In the latter turn, before an audience of the local poor served by Catholic charitable efforts, the Pope – noting that his visit to the stripping site marked the first-ever papal stop there – spontaneously lampooned the "fantasies" circulated in Italian conversations over recent weeks that he would use the moment to "strip the church." 

Acknowledging that "this is a good moment to invite the church to strip itself," Francis clarified the thought by adding that – for the church to "strip itself" – "the church is all of us!"

"But what must the church strip itself of?" he asked. Replying with another of his frequently-cited concepts, "it must strip itself today of a gravest of dangers, which threatens every person in the church, all: the danger of worldliness. The Christian cannot live together with the spirit of the world. Worldliness that brings us to vanity, to bullying, to pride. And this is an idol, it is not God. It's an idol! And idolatry is the strongest of sins!"

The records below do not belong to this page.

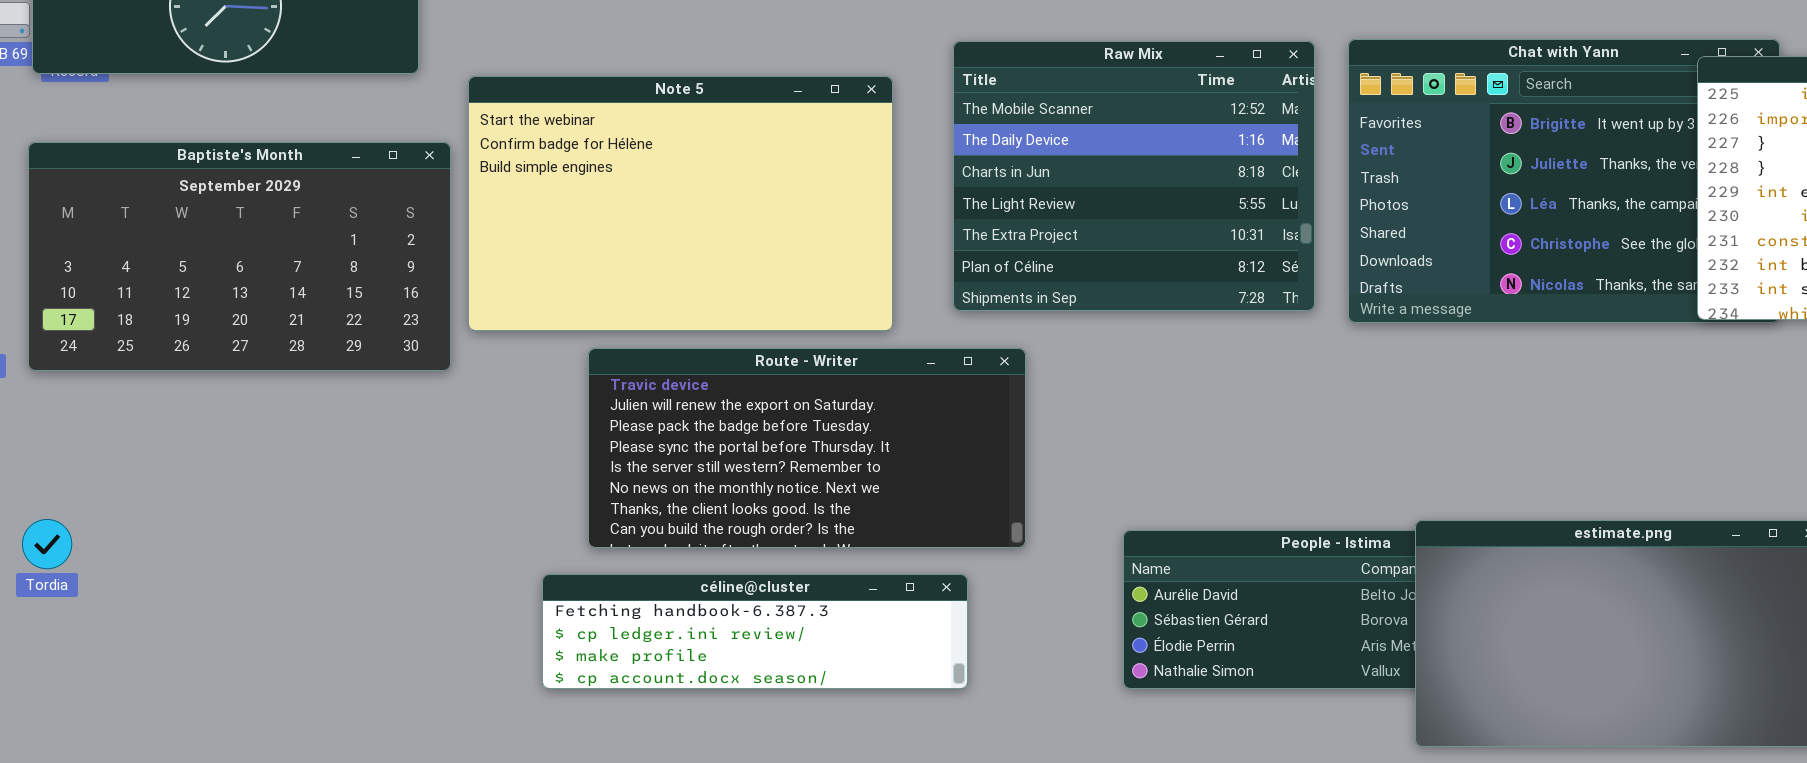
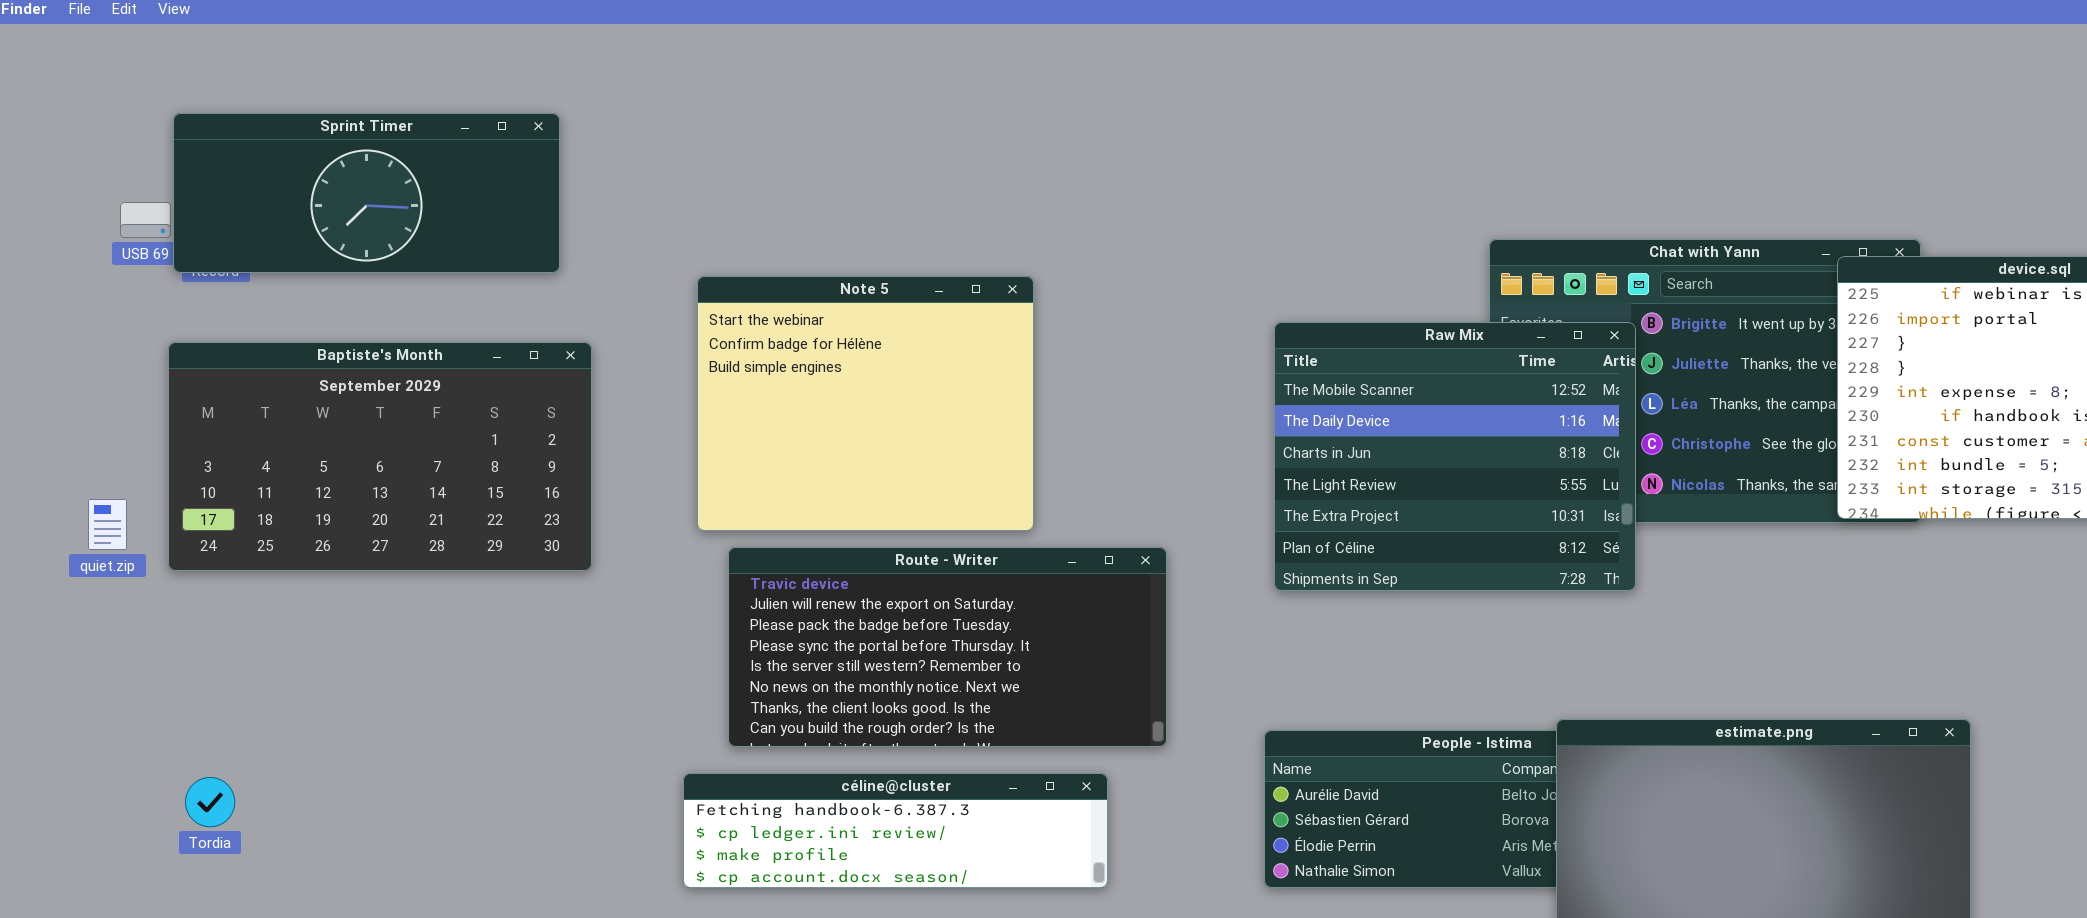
Raw Mix: [953,41,1315,311] -> [1274,322,1636,591], moved
Note 5: [468,76,893,331] -> [697,276,1034,531], resized
Tordia: [22,519,72,569] -> [185,777,235,827], moved

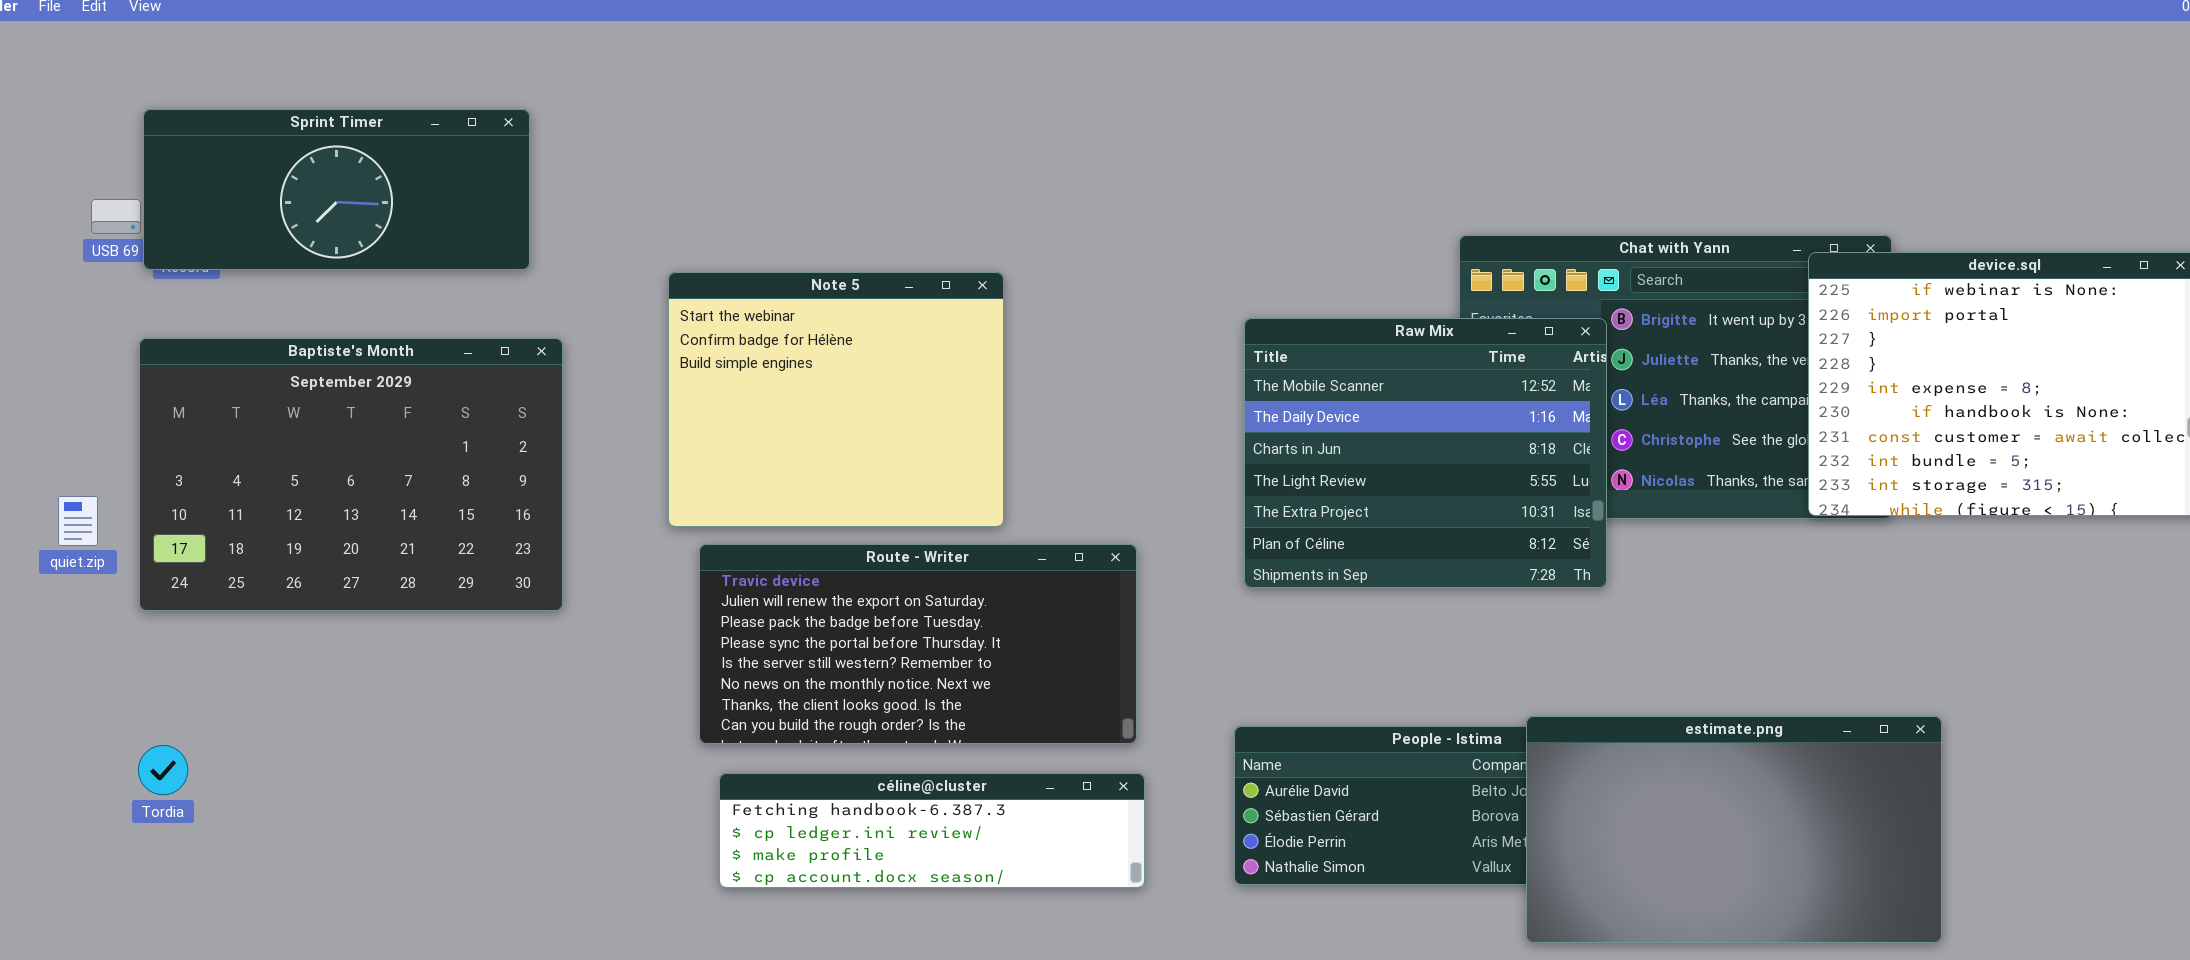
Baptiste's Month: [168,342,592,571] -> [139,338,563,611], resized
céline@cluster: [683,773,1108,888] -> [719,773,1145,888], moved
Tordia: [185,777,235,827] -> [138,745,188,795], moved

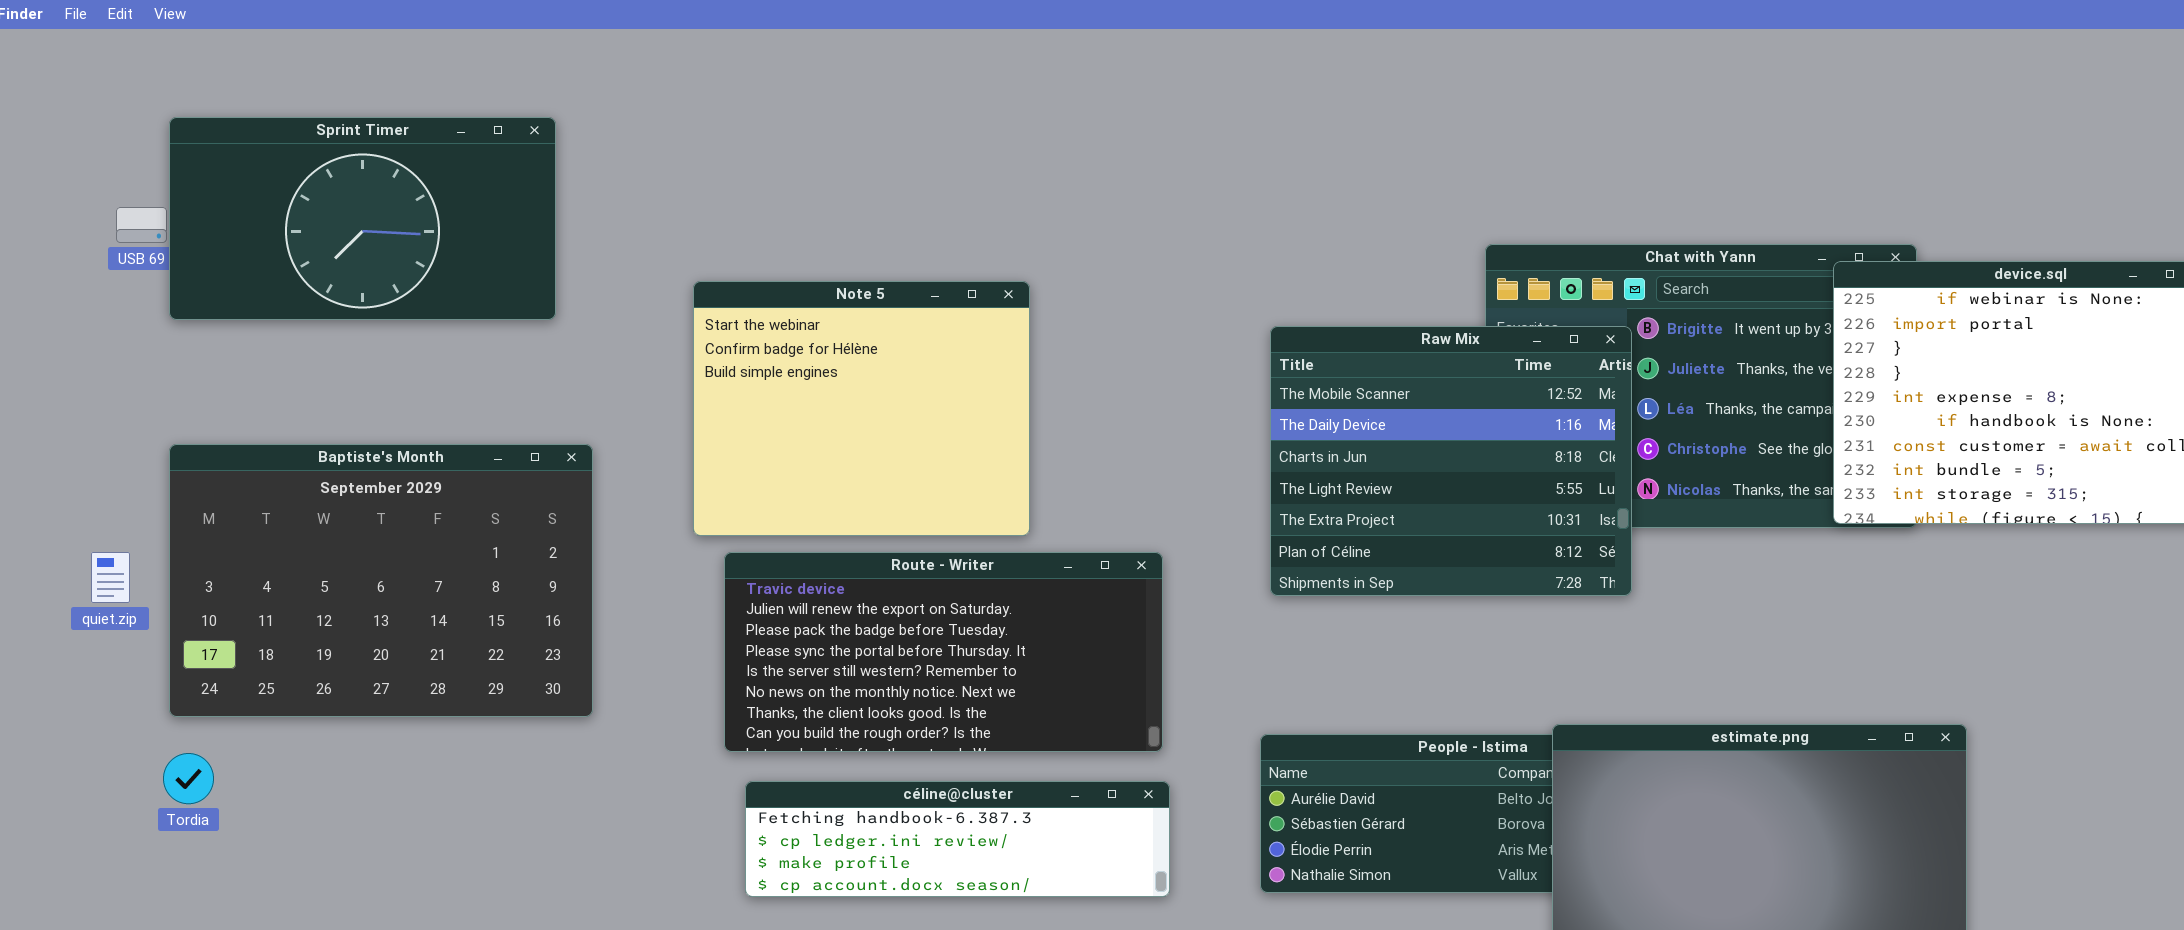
Sprint Timer: [143,109,530,270] -> [169,117,556,320], resized
Baptiste's Month: [139,338,563,611] -> [169,444,593,717], moved
quiet.zip: [58,496,98,546] -> [91,552,130,603], moved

"Many of you have been stripped by this savage world, one which doesn't give work, which doesn't help; which doesn't care that there are babies dying of hunger in the world; doesn't care if many families don't have enough to eat and don't have the dignity of [being able to] bring home bread; doesn't care that many people still need to flee slavery, hunger and escape to seek their freedom."

Francis cited a consequence of said worldliness: yesterday's shipwreck off the coast of Lampedusa, where the death-toll of African migrants seeking to reach the Italian island – which the Pope visited in July – is believed to have exceeded 200.


"It is a day of tears!" the pontiff said.

"It's rightly ridiculous that a Christian – a true Christian – that a priest, a sister, a bishop, a cardinal, that a Pope would want to go on the road of this worldliness," Francis said, terming it "a homicidal attachment.... It kills souls! It kills people! It kills the church!"

"Today, here, let us ask this grace for all Christians – that the Lord gives to all of us the courage to renounce ourselves, but not of 20 lira, to strip ourselves of the spirit of the world, which is leprosy, is the cancer of society! It's the cancer of the revelation of God! The spirit of the world is the enemy of Jesus Christ!"


On a side-note, having spent most of the week clad in house cassock for the inaugural meeting of Francis' Council of Cardinals, on accompanying the Pope to his community's hometown, Boston's Capuchin Cardinal Sean O'Malley returned to wearing his usual habit.